[Text — start]

Virtual summer camps are a great answer to kids’ summer boredom

Virtual summer camps are a great answer to kids’ summer boredom

Use these free resources to help kids stay creative, adventurous and learning during the last weeks of summer. | Adobe Stock

Use these free resources to help kids stay creative, adventurous and learning during the last weeks of summer

Most students have a month or so to go before going back to class in some form or another. And since lots of schools closed early because of the novel coronavirus, parents have had much more time than the usual summer break to find ways to keep kids busy.

If you are searching for a way to educate and entertain your kids while summer winds down, it’s not too late to sign up for some virtual summer camps. These offerings from well-known organizations are completely free and still open for registration.

There are countless summer camps for kids online in 2020, but many of them are pre-recorded tutorials for kids to watch and do at their convenience. WildEarth’s safariLIVE kicks it up a notch by taking kids along on an African safari broadcast in real time. Children can interact with the game rangers as they head out in search of free-roaming animals. The safaris happen every day of the week at sunrise and sunset in Africa and are completely unscripted and unpredictable. The adventures happen at several South African reserves and last 45 minutes as the activity bounces around among the different locations. Kids can ask questions about what they see, which can include elephants, zebras, antelope and more. I tuned in to one of the safaris and saw hyenas, meerkats, hippos and two lions all within about 20 minutes. The game rangers narrated the whole safari, answering questions and giving great play-by-play explanations. I could have watched for hours.

[Text — finish]

:: Assignment ::
Set down the passage of the summer camps text starting with "If you are searching" and going on through "open for registration.".

[Exercise data — start]

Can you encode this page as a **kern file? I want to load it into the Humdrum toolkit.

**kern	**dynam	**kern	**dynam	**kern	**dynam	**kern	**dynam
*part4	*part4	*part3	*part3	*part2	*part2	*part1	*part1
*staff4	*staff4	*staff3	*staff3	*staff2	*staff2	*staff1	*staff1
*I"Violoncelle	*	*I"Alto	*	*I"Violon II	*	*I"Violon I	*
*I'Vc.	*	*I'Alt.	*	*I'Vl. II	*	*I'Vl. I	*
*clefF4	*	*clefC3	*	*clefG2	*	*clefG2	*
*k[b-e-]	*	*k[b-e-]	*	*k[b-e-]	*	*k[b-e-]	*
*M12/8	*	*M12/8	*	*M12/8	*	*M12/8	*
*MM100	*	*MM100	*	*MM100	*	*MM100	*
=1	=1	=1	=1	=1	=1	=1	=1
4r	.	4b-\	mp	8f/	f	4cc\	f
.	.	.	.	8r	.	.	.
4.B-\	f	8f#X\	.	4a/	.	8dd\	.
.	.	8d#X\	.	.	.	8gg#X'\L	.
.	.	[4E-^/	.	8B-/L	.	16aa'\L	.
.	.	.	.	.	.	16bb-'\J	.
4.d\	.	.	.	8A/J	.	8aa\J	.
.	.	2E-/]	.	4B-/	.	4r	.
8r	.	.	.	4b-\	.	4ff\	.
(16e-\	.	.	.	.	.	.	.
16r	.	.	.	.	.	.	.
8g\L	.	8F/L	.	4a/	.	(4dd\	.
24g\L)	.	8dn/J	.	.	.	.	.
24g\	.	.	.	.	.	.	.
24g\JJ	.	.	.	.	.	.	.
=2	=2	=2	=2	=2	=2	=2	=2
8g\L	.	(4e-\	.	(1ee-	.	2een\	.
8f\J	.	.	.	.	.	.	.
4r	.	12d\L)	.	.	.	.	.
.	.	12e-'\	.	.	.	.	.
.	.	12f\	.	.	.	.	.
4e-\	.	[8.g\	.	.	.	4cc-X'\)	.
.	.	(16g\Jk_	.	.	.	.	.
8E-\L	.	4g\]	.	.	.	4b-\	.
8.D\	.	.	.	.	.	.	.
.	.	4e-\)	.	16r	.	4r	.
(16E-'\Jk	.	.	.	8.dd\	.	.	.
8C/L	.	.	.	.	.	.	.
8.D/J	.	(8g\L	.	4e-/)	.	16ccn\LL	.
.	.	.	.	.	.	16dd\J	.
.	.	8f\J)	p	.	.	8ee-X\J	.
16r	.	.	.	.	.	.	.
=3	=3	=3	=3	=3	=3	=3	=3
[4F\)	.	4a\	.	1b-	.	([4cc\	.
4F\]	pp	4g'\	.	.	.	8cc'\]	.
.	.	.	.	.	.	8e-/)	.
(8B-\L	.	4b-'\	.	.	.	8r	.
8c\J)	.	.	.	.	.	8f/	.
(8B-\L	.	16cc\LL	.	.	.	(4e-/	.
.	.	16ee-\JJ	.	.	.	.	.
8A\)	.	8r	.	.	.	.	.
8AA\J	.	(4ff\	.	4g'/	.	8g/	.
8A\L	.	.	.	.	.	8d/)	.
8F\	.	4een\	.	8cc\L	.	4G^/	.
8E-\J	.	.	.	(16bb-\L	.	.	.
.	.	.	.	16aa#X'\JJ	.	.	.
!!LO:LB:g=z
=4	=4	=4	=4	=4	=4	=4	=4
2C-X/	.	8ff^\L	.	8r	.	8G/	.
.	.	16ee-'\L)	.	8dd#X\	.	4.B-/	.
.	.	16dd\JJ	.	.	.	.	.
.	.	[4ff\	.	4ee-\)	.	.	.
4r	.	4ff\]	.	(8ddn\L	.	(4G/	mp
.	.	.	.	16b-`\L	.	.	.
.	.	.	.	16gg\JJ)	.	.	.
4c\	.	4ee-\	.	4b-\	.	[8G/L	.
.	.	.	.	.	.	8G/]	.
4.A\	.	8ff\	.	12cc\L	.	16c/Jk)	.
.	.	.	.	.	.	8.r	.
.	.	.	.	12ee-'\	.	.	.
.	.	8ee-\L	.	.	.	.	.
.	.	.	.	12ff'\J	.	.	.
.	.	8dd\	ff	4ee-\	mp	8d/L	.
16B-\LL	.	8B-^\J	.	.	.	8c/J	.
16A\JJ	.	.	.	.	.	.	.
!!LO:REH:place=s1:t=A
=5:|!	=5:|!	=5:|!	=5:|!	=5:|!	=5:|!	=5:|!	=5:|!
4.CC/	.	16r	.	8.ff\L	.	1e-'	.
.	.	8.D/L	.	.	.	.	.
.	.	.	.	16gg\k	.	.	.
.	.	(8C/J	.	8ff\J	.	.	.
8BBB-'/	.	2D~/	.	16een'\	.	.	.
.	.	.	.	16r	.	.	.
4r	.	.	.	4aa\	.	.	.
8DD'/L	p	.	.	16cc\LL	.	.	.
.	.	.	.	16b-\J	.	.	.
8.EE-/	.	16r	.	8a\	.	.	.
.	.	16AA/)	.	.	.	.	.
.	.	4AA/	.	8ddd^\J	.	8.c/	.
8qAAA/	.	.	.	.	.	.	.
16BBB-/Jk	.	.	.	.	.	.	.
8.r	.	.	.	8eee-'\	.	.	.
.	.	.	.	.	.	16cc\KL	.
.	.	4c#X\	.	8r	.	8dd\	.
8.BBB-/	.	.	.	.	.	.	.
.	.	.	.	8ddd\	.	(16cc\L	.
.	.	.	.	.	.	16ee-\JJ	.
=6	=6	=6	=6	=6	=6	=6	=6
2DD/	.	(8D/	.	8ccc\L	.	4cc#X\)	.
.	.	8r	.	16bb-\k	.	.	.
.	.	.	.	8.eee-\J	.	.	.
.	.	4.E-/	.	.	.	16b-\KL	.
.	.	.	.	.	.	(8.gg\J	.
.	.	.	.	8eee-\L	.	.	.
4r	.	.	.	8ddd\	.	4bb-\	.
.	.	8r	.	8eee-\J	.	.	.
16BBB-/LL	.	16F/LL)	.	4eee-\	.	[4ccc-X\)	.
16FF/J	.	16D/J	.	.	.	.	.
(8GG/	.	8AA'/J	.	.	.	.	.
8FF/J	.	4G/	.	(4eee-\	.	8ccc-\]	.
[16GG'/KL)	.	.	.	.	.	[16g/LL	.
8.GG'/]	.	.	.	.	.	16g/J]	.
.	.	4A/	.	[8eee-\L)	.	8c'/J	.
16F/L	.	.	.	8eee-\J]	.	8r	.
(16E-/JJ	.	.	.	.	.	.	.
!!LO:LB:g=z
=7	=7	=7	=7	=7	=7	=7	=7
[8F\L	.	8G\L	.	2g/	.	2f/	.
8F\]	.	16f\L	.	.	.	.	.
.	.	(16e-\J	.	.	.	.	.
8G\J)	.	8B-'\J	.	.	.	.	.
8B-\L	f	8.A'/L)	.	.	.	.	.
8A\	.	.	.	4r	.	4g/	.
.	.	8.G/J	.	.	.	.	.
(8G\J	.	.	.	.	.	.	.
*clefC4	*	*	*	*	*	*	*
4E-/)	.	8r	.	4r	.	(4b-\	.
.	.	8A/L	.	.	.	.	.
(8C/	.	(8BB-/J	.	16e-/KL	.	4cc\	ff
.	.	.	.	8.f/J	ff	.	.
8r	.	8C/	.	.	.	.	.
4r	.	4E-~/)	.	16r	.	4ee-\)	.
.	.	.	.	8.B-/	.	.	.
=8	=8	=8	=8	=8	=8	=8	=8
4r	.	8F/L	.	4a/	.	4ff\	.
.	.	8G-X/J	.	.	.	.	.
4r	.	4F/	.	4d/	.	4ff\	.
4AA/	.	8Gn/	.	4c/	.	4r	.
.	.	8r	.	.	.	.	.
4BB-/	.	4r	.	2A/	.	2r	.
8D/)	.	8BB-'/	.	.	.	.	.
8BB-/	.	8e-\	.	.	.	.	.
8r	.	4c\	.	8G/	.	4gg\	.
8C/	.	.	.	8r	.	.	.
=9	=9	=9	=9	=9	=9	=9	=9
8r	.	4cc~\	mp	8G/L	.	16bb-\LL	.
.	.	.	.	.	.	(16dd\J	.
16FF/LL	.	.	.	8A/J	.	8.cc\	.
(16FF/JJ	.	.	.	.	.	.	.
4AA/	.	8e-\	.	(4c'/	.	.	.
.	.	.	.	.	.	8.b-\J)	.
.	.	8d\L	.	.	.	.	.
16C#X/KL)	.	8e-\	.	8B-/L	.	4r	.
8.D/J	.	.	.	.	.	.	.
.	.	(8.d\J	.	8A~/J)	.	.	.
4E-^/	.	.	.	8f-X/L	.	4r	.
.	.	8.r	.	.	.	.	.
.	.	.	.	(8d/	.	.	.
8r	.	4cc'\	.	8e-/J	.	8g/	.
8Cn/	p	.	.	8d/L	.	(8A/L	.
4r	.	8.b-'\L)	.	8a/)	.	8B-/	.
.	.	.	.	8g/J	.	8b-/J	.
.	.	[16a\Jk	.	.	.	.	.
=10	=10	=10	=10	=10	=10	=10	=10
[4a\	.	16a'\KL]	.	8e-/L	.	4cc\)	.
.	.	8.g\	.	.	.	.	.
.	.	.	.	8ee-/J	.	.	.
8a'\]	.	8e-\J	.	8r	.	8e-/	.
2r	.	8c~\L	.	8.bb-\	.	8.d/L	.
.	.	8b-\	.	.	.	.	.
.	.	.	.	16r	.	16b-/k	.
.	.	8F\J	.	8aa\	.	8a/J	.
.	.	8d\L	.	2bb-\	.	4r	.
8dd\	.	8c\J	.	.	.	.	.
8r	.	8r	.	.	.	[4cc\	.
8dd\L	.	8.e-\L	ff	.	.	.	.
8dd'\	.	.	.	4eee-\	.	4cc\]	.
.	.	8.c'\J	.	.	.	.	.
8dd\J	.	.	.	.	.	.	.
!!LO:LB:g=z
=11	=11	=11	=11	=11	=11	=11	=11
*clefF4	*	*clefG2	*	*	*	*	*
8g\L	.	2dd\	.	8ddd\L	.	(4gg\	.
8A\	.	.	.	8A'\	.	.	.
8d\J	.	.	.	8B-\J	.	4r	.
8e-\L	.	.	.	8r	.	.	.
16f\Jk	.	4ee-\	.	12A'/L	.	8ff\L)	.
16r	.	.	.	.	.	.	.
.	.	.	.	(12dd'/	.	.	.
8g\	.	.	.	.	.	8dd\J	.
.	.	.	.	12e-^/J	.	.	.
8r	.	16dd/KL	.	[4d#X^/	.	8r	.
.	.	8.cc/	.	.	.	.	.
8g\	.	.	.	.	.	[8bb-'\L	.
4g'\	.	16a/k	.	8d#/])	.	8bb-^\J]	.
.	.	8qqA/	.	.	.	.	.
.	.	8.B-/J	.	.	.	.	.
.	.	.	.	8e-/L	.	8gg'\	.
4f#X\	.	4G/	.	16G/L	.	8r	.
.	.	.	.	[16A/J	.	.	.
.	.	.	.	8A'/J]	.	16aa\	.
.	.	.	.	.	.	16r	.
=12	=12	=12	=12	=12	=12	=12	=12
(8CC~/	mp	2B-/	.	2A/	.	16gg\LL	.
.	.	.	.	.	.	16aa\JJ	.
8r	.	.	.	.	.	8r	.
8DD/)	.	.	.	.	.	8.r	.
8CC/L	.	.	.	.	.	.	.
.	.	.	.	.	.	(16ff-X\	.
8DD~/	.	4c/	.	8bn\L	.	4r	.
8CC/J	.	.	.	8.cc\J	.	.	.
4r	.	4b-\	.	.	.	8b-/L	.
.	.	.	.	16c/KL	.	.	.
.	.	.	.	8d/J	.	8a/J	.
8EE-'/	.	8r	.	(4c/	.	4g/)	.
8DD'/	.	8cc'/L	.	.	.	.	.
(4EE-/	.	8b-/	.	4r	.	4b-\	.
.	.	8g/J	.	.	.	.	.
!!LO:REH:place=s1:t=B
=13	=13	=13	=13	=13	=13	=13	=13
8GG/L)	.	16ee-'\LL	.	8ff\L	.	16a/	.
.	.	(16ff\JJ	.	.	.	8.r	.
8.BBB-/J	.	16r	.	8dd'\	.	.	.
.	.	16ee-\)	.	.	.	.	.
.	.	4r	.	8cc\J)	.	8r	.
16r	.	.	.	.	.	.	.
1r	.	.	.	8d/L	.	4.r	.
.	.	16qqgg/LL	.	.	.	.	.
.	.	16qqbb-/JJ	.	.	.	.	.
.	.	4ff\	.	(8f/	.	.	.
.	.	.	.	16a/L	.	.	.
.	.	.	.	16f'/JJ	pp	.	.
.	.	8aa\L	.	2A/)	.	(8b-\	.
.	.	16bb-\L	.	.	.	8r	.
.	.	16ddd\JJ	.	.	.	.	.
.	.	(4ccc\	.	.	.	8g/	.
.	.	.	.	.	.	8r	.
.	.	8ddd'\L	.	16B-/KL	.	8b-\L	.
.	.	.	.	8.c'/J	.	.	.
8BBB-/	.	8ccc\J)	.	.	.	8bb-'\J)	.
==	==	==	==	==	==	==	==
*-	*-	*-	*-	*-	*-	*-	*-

[Exercise data — finish]

:: Exercise answer ::
If you are searching for a way to educate and entertain your kids while summer winds down, it’s not too late to sign up for some virtual summer camps. These offerings from well-known organizations are completely free and still open for registration.